Saturday, July 08, 2006

Welsman, University of New England and Planning

During the week I received an email from Jennifer Miller, the alumni officer at the University of New England attaching a strategic planning paper for the University.

For those who are interested in a general sense the VC's letter and discussion paper can be accessed through the UNE home-page at http://www.une.edu.au/ or http://www.une.edu.au/2006-strategic-plan/.

The discussion paper managed to straddle a number of my current interests.

The paper itself was prepared by Dr Sandra Welsman, one of our own Ndarala professionals with a long interest in higher education as a sector. Our own site carries an earlier article by Sandra - Australian Higher education 2016 - Looking Back- http://www.ndarala.com/index.cfm?id=1116. This article explores the changes now taking place in the sector.

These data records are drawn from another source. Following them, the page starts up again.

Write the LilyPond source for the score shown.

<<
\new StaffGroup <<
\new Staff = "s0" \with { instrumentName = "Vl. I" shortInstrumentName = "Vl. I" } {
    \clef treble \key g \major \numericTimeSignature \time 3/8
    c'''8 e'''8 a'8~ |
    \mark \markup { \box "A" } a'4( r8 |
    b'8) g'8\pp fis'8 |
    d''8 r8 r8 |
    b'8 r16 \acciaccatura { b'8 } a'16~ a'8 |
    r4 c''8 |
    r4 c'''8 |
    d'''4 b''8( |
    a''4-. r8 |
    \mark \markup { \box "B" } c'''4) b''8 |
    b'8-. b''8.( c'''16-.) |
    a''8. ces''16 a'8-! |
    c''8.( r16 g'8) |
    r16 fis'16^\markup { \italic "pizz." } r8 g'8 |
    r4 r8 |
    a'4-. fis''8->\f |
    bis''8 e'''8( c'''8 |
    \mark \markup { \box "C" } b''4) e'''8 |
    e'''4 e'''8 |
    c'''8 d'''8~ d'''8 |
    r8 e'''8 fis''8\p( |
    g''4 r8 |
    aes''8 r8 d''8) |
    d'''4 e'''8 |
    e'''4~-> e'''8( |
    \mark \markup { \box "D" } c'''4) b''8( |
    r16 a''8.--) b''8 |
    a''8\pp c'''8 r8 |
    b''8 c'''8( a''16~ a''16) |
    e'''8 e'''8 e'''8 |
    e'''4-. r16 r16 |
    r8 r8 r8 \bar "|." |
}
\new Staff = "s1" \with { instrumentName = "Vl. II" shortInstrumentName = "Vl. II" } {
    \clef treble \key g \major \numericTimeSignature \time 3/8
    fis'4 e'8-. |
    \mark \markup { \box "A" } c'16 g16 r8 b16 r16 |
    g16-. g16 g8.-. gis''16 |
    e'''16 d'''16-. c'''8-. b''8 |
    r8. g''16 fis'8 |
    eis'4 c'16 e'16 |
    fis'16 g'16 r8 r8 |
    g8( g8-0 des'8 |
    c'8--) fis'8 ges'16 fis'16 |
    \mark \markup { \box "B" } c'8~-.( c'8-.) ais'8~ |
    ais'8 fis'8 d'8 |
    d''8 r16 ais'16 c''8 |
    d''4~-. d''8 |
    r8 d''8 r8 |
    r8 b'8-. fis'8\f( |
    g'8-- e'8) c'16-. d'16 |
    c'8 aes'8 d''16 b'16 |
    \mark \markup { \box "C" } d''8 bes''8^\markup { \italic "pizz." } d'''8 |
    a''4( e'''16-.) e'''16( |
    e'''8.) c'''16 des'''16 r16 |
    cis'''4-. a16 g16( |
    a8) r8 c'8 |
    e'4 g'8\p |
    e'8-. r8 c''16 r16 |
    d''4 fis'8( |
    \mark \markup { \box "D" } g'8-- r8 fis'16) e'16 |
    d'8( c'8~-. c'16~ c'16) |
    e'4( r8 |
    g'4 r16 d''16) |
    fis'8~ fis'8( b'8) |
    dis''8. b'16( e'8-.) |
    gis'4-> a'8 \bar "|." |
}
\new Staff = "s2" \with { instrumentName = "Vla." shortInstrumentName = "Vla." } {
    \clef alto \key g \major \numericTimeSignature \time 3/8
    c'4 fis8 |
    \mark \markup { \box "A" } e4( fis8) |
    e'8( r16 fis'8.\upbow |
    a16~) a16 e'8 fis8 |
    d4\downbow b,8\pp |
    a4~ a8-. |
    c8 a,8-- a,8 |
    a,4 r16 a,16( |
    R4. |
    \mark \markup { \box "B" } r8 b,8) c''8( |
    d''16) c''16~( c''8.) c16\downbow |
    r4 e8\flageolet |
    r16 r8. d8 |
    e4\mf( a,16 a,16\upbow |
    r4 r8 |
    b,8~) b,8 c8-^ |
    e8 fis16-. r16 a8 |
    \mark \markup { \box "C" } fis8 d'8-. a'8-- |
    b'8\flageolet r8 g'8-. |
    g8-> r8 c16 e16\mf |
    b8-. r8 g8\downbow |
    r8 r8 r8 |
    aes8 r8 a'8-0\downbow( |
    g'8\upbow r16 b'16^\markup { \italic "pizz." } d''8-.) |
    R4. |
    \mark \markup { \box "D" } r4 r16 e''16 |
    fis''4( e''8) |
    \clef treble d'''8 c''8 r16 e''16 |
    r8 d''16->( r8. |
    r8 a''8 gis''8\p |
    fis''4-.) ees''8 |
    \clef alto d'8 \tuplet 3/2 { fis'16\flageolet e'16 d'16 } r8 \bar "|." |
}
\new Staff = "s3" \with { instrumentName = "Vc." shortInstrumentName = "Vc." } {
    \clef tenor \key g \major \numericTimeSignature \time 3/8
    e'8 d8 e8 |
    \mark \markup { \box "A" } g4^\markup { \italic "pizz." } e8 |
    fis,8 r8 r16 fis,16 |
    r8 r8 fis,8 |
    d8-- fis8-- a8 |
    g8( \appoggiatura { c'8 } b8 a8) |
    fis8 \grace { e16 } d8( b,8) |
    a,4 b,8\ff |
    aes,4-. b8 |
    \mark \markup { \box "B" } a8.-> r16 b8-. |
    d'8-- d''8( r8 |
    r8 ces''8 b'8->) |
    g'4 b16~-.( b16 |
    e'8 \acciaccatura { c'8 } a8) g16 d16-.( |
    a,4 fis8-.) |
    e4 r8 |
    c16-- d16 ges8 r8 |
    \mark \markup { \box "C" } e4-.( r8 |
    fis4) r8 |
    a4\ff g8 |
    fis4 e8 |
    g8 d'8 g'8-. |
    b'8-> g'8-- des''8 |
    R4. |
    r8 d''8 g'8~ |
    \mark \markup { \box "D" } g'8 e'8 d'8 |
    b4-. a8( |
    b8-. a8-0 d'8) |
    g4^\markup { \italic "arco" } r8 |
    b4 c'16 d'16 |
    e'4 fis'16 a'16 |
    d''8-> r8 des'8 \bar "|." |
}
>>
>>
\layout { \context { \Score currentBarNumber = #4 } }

Sandra's interest in the general topic is shared by a number of our professionals and has been the subject of a number of internal email chains. However, there is added interest in the UNE case because a dozen of our professionals including me have an involvement with the place totalling more than a 100 years as children of staff members, students, present and former staff and alumni.

Founded as a college of the University of Sydney in 1938, UNE is one of Australia's older tertiary institutions and the first university located outside a capital city. Its establishment and the earlier establishment in 1928 of the Armidale Teachers College were one of the outcomes of the historical processes that I have been tracing through in my blog on the history and culture of Australia's New England - see http://newenglandaustralia.blogspot.com/.

Like other tertiary institutions located outside Australia's metro centres, UNE has suffered in recent years from a combination of demographic change, creation of a plethora of rival institutions in both metro and regional areas, constant changes in Government policies and funding and shifts in community attitudes. One of the aims of the planning process is to find the best way of addressing these challenges.

As a collective, we have long been interested in regional development and the promotion of opportunities outside Australia's metro centres. This led to the launch last year of Regional Living Australia - www.regionalliving.com.au - as a site intended to promote non-metro opportunities including higher education.

So we have a very clearly established interest. However, Sandra's extremely well written paper raised an interesting challenge.

It would seem logical for us to put in a submission to the UNE review given our interest as well as our collective professional knowledge. However, how do we do this without running across Sandra's professional role? What do we do or say if our collective view is different from the necessarily composite view put forward in Sandra's discussion paper? And that seems quite likely on some issues.

Take one simple example. Is UNE a regional university or simply one located in a regional area?

Speaking personally, I have never thought of UNE as regional university in the narrow way the term is used today - it really has become a put down - and hence am uncomfortable with the attachment of that term to the University. Here I have a lot of sympathy with Charles Sturt, a university that has steadfastly refused to classify itself as a regional university on the simple grounds that such a tag is likely to be sudden death to some of its strategic aspirations.

I think that we will probably put in a submission, but have to work through just what we can usefully say first.